Miguel De Paoli, referente del sector combustible, analizó en CIUDAD TV el conflicto entre Estados Unidos, Israel e Irán y el cierre del Estrecho de Ormuz. Señaló que el barril subió cerca de un 20% y sostuvo que el impacto en los precios locales es inevitable, aunque podría aplicarse de manera gradual.
El conflicto entre Estados Unidos, Israel e Irán, con aliados involucrados y un primer ataque confirmado, ya tiene consecuencias en el mercado energético global. El cierre del Estrecho de Ormuz, por donde circula cerca del 20% del petróleo mundial, impulsó una suba cercana al 20% en el precio del barril y encendió alertas en Argentina.
Así lo explicó Miguel De Paoli, referente del sector combustible, quien advirtió que el traslado a los surtidores “es inevitable”.
“Hay dos variables que afectan el precio de los combustibles en Argentina. Por un lado, está la cotización de nuestra moneda respecto al dólar y por otro lado el barril de petróleo”, señaló. Recordó que durante varios meses el barril se mantuvo “por debajo de los 70 dólares, entre 65 y 68”, y que el dólar se estabilizó en los últimos 60 días, lo que permitió cierta previsibilidad.
“Durante dos meses tuvimos la oportunidad de poder tener una previsibilidad de precio, pero este veranillo se va a ir con estos últimos 45 grados porque el 28 de febrero comenzó este conflicto que hoy está llevando a los valores con una variación de casi un 20% del barril de petróleo”, explicó.
Frente a ese escenario, planteó que las empresas “lo primero que van a hacer es subir el precio, de eso estamos absolutamente seguros”. “El incremento de precios en Argentina esa diferencia de barril en algún momento se tiene que traducir no solo acá, sino en todo el mundo”, sostuvo.

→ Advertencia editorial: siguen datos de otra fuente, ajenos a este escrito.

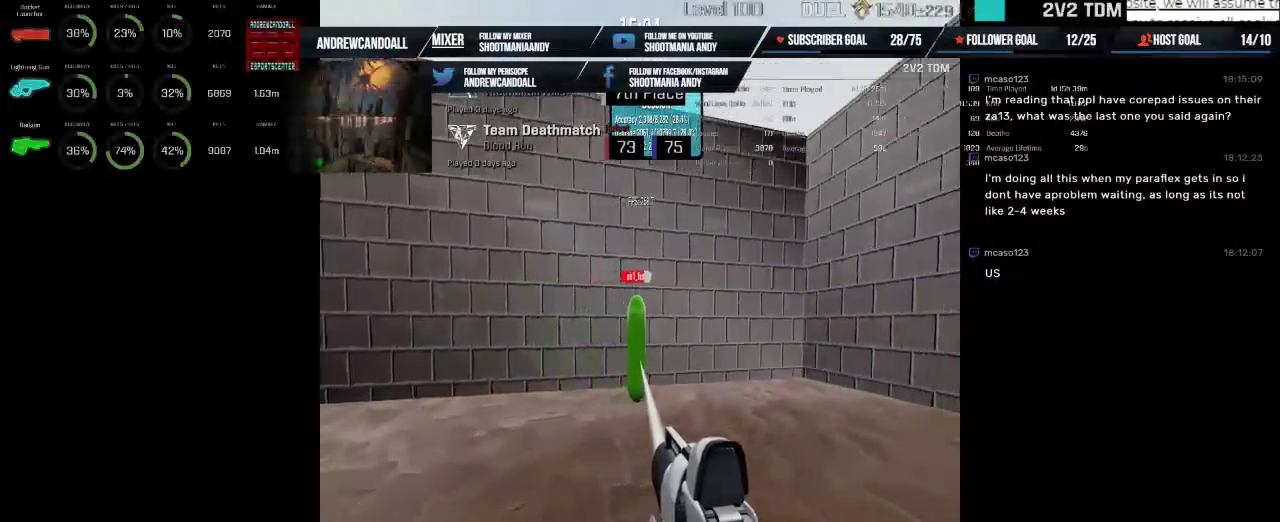
{"keys": [], "mouse": ["left"]}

El cierre del Estrecho de Ormuz complica la logística internacional. “Fue declarado cerrado, entonces tienen que buscar la manera de transportar este producto por otras vías, pero esto no es sencillo”, detalló. Además del precio del crudo, se suma el mayor costo de transporte.

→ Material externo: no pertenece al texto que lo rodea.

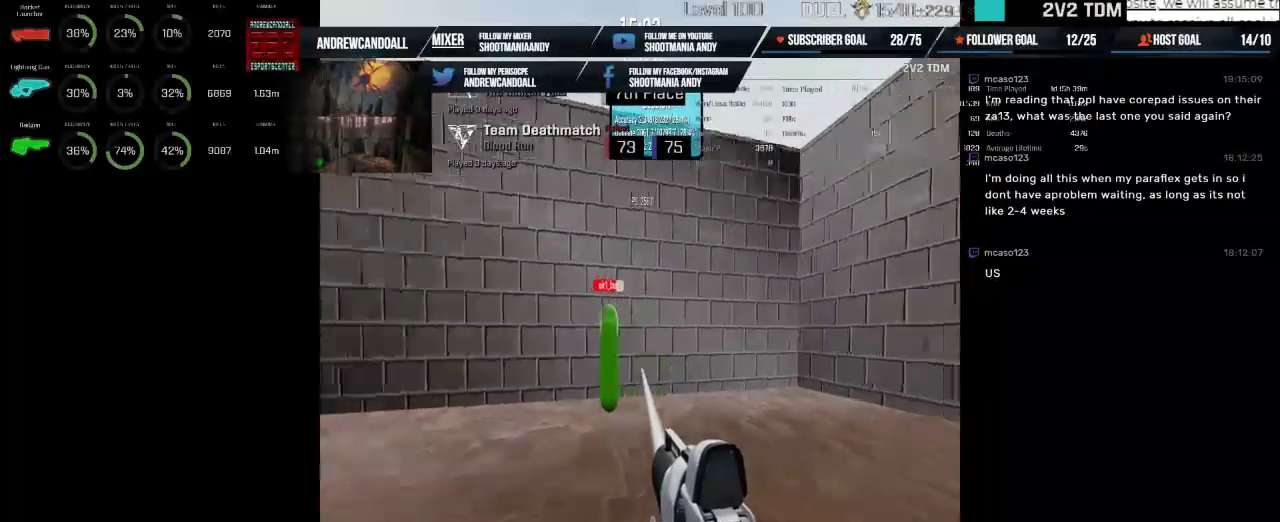
{"keys": [], "mouse": ["left"], "events": []}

De Paoli señaló que la situación también abre oportunidades para Argentina por su condición de productora y el desarrollo de Vaca Muerta, con distancias más cortas de traslado en la región. Sin embargo, remarcó que el efecto global llegará. “No lo pueden evitar, el impacto va a estar, esto es una realidad”, afirmó, en referencia a los gobiernos.
Sobre posibles medidas, indicó que algunos países analizan bajar impuestos para amortiguar el traslado a precios, aunque advirtió que es un recurso limitado. “Para todas las economías desarrolladas la peor mala palabra se llama inflación”, expresó.
Consultado por el comunicado de YPF que negó un impacto inmediato, explicó: “Lo que está tratando de explicar la empresa es que no va a haber una modificación de un 20%. Pero ninguna empresa va a poder esconder a qué costo se está reponiendo el producto refinado para venderlo al público”.
Anticipó que las subas serían “muy tenues, muy escalonadas”, en espera de una eventual solución diplomática. “Supongamos que el mes que viene se soluciona el conflicto, firman el tratado de paz y mañana se desploma el precio; ahí es donde empieza a jugar la coyuntura para saber que en algún momento los precios pueden tender otra vez a los estándares previos al 28 de febrero”, explicó.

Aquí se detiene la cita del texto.